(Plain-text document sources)

◇ ◇ ◇ ◇ ◇ ◇ ◇

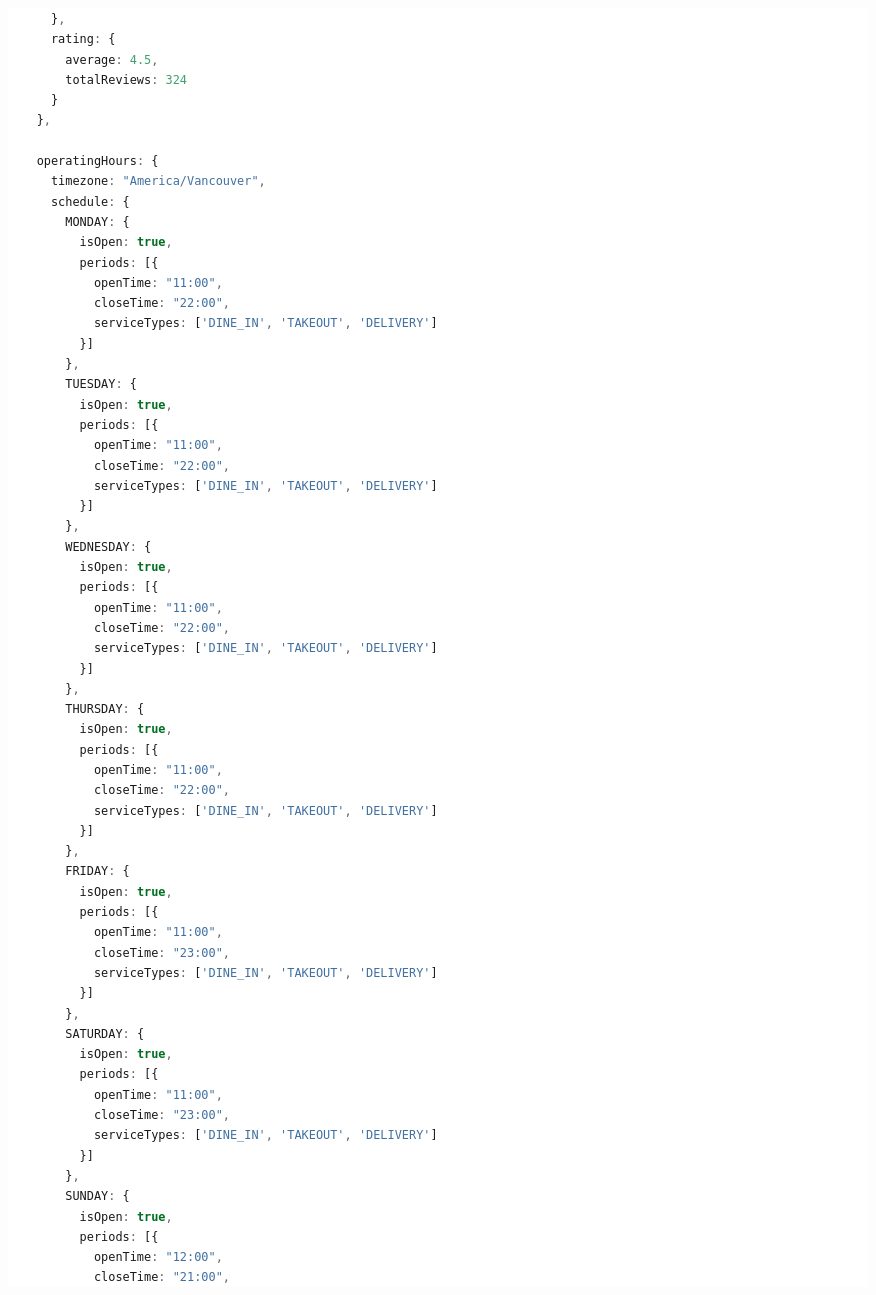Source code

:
 ```typescript
      },
      rating: {
        average: 4.5,
        totalReviews: 324
      }
    },
    
    operatingHours: {
      timezone: "America/Vancouver",
      schedule: {
        MONDAY: {
          isOpen: true,
          periods: [{
            openTime: "11:00",
            closeTime: "22:00", 
            serviceTypes: ['DINE_IN', 'TAKEOUT', 'DELIVERY']
          }]
        },
        TUESDAY: {
          isOpen: true,
          periods: [{
            openTime: "11:00",
            closeTime: "22:00", 
            serviceTypes: ['DINE_IN', 'TAKEOUT', 'DELIVERY']
          }]
        },
        WEDNESDAY: {
          isOpen: true,
          periods: [{
            openTime: "11:00",
            closeTime: "22:00", 
            serviceTypes: ['DINE_IN', 'TAKEOUT', 'DELIVERY']
          }]
        },
        THURSDAY: {
          isOpen: true,
          periods: [{
            openTime: "11:00",
            closeTime: "22:00", 
            serviceTypes: ['DINE_IN', 'TAKEOUT', 'DELIVERY']
          }]
        },
        FRIDAY: {
          isOpen: true,
          periods: [{
            openTime: "11:00",
            closeTime: "23:00", 
            serviceTypes: ['DINE_IN', 'TAKEOUT', 'DELIVERY']
          }]
        },
        SATURDAY: {
          isOpen: true,
          periods: [{
            openTime: "11:00",
            closeTime: "23:00", 
            serviceTypes: ['DINE_IN', 'TAKEOUT', 'DELIVERY']
          }]
        },
        SUNDAY: {
          isOpen: true,
          periods: [{
            openTime: "12:00",
            closeTime: "21:00", 
```
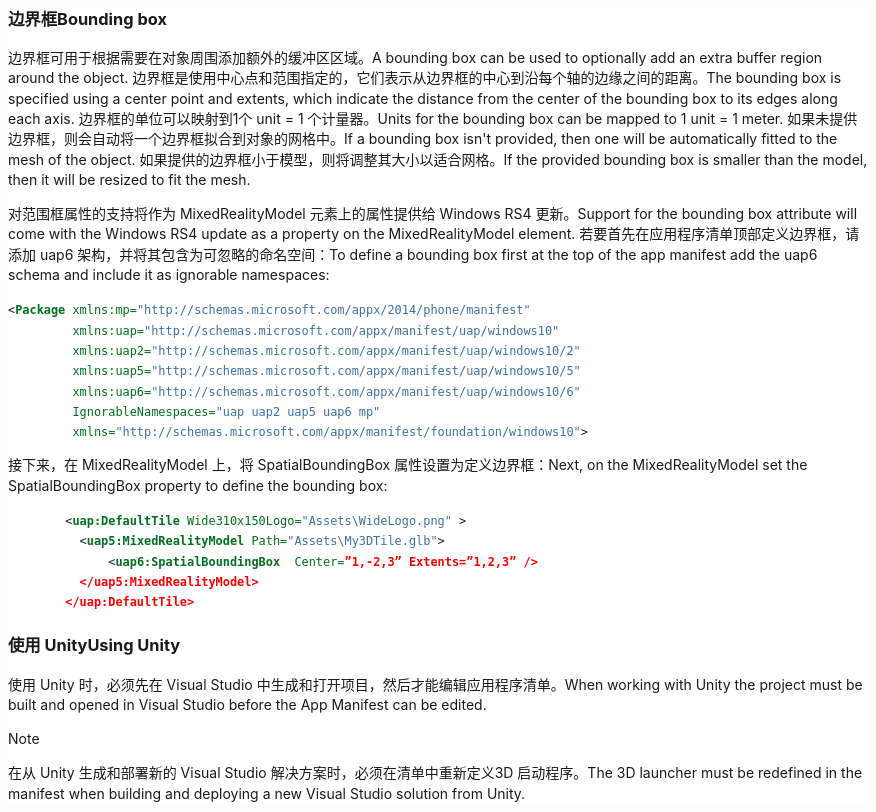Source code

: ### <a name="bounding-box"></a><span data-ttu-id="c69c8-138">边界框</span><span class="sxs-lookup"><span data-stu-id="c69c8-138">Bounding box</span></span>

<span data-ttu-id="c69c8-139">边界框可用于根据需要在对象周围添加额外的缓冲区区域。</span><span class="sxs-lookup"><span data-stu-id="c69c8-139">A bounding box can be used to optionally add an extra buffer region around the object.</span></span> <span data-ttu-id="c69c8-140">边界框是使用中心点和范围指定的，它们表示从边界框的中心到沿每个轴的边缘之间的距离。</span><span class="sxs-lookup"><span data-stu-id="c69c8-140">The bounding box is specified using a center point and extents, which indicate the distance from the center of the bounding box to its edges along each axis.</span></span> <span data-ttu-id="c69c8-141">边界框的单位可以映射到1个 unit = 1 个计量器。</span><span class="sxs-lookup"><span data-stu-id="c69c8-141">Units for the bounding box can be mapped to 1 unit = 1 meter.</span></span> <span data-ttu-id="c69c8-142">如果未提供边界框，则会自动将一个边界框拟合到对象的网格中。</span><span class="sxs-lookup"><span data-stu-id="c69c8-142">If a bounding box isn't provided, then one will be automatically fitted to the mesh of the object.</span></span> <span data-ttu-id="c69c8-143">如果提供的边界框小于模型，则将调整其大小以适合网格。</span><span class="sxs-lookup"><span data-stu-id="c69c8-143">If the provided bounding box is smaller than the model, then it will be resized to fit the mesh.</span></span>

<span data-ttu-id="c69c8-144">对范围框属性的支持将作为 MixedRealityModel 元素上的属性提供给 Windows RS4 更新。</span><span class="sxs-lookup"><span data-stu-id="c69c8-144">Support for the bounding box attribute will come with the Windows RS4 update as a property on the MixedRealityModel element.</span></span> <span data-ttu-id="c69c8-145">若要首先在应用程序清单顶部定义边界框，请添加 uap6 架构，并将其包含为可忽略的命名空间：</span><span class="sxs-lookup"><span data-stu-id="c69c8-145">To define a bounding box first at the top of the app manifest add the uap6 schema and include it as ignorable namespaces:</span></span>

```xml
<Package xmlns:mp="http://schemas.microsoft.com/appx/2014/phone/manifest" 
         xmlns:uap="http://schemas.microsoft.com/appx/manifest/uap/windows10" 
         xmlns:uap2="http://schemas.microsoft.com/appx/manifest/uap/windows10/2" 
         xmlns:uap5="http://schemas.microsoft.com/appx/manifest/uap/windows10/5"
         xmlns:uap6="http://schemas.microsoft.com/appx/manifest/uap/windows10/6"
         IgnorableNamespaces="uap uap2 uap5 uap6 mp"
         xmlns="http://schemas.microsoft.com/appx/manifest/foundation/windows10">
```
<span data-ttu-id="c69c8-146">接下来，在 MixedRealityModel 上，将 SpatialBoundingBox 属性设置为定义边界框：</span><span class="sxs-lookup"><span data-stu-id="c69c8-146">Next, on the MixedRealityModel set the SpatialBoundingBox property to define the bounding box:</span></span> 

```xml
        <uap:DefaultTile Wide310x150Logo="Assets\WideLogo.png" >
          <uap5:MixedRealityModel Path="Assets\My3DTile.glb">
              <uap6:SpatialBoundingBox  Center=”1,-2,3” Extents=”1,2,3” />
          </uap5:MixedRealityModel>
        </uap:DefaultTile>
```

### <a name="using-unity"></a><span data-ttu-id="c69c8-147">使用 Unity</span><span class="sxs-lookup"><span data-stu-id="c69c8-147">Using Unity</span></span>

<span data-ttu-id="c69c8-148">使用 Unity 时，必须先在 Visual Studio 中生成和打开项目，然后才能编辑应用程序清单。</span><span class="sxs-lookup"><span data-stu-id="c69c8-148">When working with Unity the project must be built and opened in Visual Studio before the App Manifest can be edited.</span></span> 

>[!NOTE]
><span data-ttu-id="c69c8-149">在从 Unity 生成和部署新的 Visual Studio 解决方案时，必须在清单中重新定义3D 启动程序。</span><span class="sxs-lookup"><span data-stu-id="c69c8-149">The 3D launcher must be redefined in the manifest when building and deploying a new Visual Studio solution from Unity.</span></span>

◇ ◇ ◇ ◇ ◇ ◇ ◇

* **Exercise directions**:
Check every line of the entries for "http" and report how many lines contain it, without any other words.

* **Exercise solution**:
6